Rails Fail with Unicode JSON

How to break nearly any Rails app using JSON in 3 simple steps

  1. Store unicode characters in the database (\020 or \221 or pretty much any other unicode character)
  2. Request JSON representation of data
  3. Watch your clients crash and burn (IE7 and PHP parsers in particular will hack and die on the JSON response)

Here's a quick testcase to show the issue. Fire up your script/console to try it out:

'bad characters'.concat(16).to_json => ""bad characters\020""

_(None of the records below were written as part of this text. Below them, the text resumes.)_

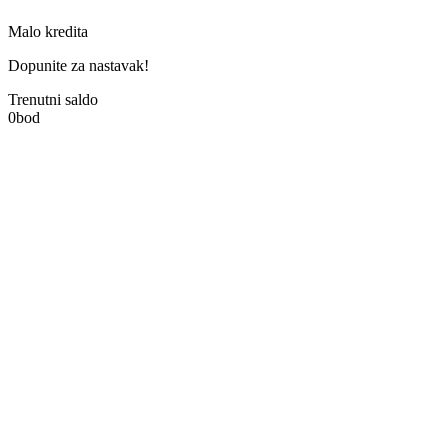
Malo kredita
Dopunite za nastavak!
Trenutni saldo
0
bod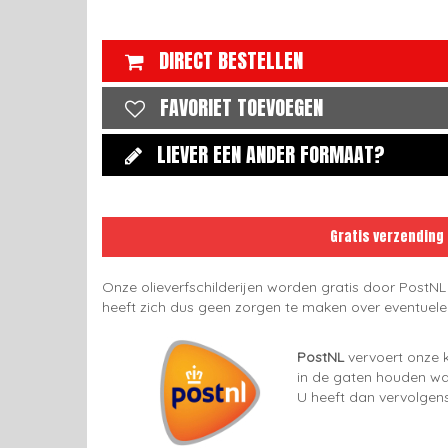
DIRECT BESTELLEN
FAVORIET TOEVOEGEN
LIEVER EEN ANDER FORMAAT?
Gratis verzending
Onze olieverfschilderijen worden gratis door PostNL
heeft zich dus geen zorgen te maken over eventuel
PostNL
vervoert onze k
in de gaten houden wan
U heeft dan vervolgens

Notice anything special about the rendered string? How about the fact that it's invalid JSON?!? Unicode characters need to be escaped, and the proper response should be:

#=> ""bad characters\u0010""

The most common way I've seen these unicode characters get into the database is when someone copies text from a word document and pastes it into my application. It's not extremely common, but that's no excuse for rendering invalid responses.

The ruby json gem encodes the unicode characters correctly and the Rails implementation is pretty busted. Rails has a pluggable backend for parsing JSON (ActiveSupport::JSON.backend), so why not delegate the ActiveSupport::JSON.encode method to the same implementation?

Please vote for this lighthouse ticket to get JSON encoding in Rails up to snuff!


UPDATE: A patch has been submitted and accepted into the rails core that should fix this issue with the next release. Hopefully this doesn't have to wait till the Rails 3.0 release!